For APAC markets we follow regional equivalents (PDPA in Singapore, PIPL in China). If you are evaluating for a specific region, happy to go deeper.
This is a really interesting take on AI-powered research.👏🏻
Going beyond transcripts to capture emotions and behavioral signals could unlock much richer insights for product teams. Curious, how do you balance those advanced features with participant privacy and consent during interviews?
Mira
@worksforme Hi Laiba — the balance is built into the session flow itself. Every participant gets a clear explanation of what will be captured before they join — webcam access for facial and eye data, microphone for voice emotion. They can decline any of these and still participate, with the system adapting to use only the available signals.
No facial recognition is used anywhere — we only measure expressions, not identity. Data is never sold or used for external training without explicit permission. Researchers control retention and deletion.
Happy to walk through the full consent flow if that would help.

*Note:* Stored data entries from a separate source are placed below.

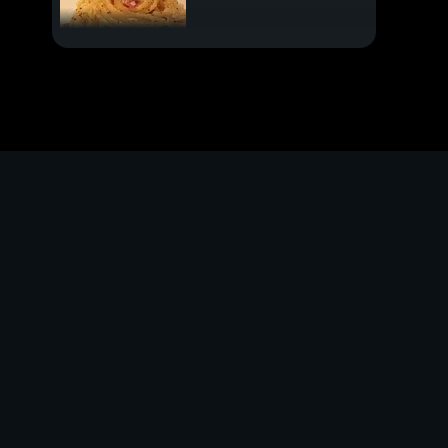
Faida principesca per il
castello
Sicilia, i danni dopo la
tempesta
Martina Rossi, una
trappola mortale
Ucciso dopo una lite al
pub
PROSSIMO VIDEO
Contagi su, ma tornano
i no pass
I grandi e la grande
bellezza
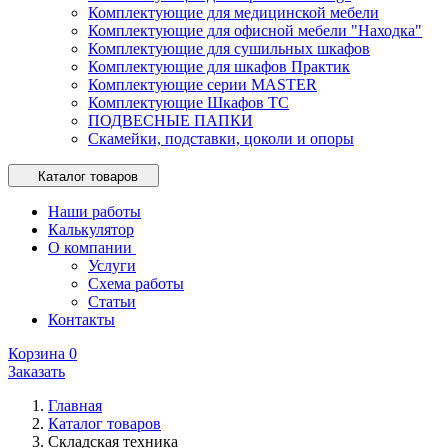
Комплектующие для медицинской мебели
Комплектующие для офисной мебели "Находка"
Комплектующие для сушильных шкафов
Комплектующие для шкафов Практик
Комплектующие серии MASTER
Комплектующие Шкафов ТС
ПОДВЕСНЫЕ ПАПКИ
Скамейки, подставки, цоколи и опоры
Каталог товаров
Наши работы
Калькулятор
О компании
Услуги
Схема работы
Статьи
Контакты
Корзина
0
Заказать
Главная
Каталог товаров
Складская техника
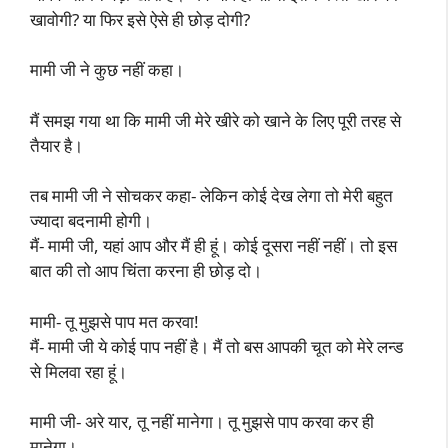
खावोगी? या फिर इसे ऐसे ही छोड़ दोगी?
मामी जी ने कुछ नहीं कहा।
मैं समझ गया था कि मामी जी मेरे खीरे को खाने के लिए पूरी तरह से
तैयार है।
तब मामी जी ने सोचकर कहा- लेकिन कोई देख लेगा तो मेरी बहुत
ज्यादा बदनामी होगी।
मैं- मामी जी, यहां आप और मैं ही हूं। कोई दूसरा नहीं नहीं। तो इस
बात की तो आप चिंता करना ही छोड़ दो।
मामी- तू मुझसे पाप मत करवा!
मैं- मामी जी ये कोई पाप नहीं है। मैं तो बस आपकी चूत को मेरे लन्ड
से मिलवा रहा हूं।
मामी जी- अरे यार, तू नहीं मानेगा। तू मुझसे पाप करवा कर ही
मानेगा।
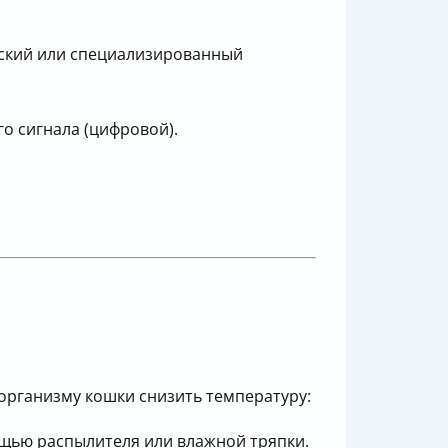
нский или специализированный
го сигнала (цифровой).
 организму кошки снизить температуру:
мощью распылителя или влажной тряпки.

How does the facial coding and emotion AI actually perform across different cultural contexts, and do participants need any special setup or permissions on their end for it to work smoothly?
Mira
@duyguridapagq Our emotion AI is trained to understand the demographic difference while predicting emotions using the face. Later we do a few normalisations based on the benchmarks we have collected to give you unbiased scores and emotion data points. We just need permission to use the microphone and the webcam.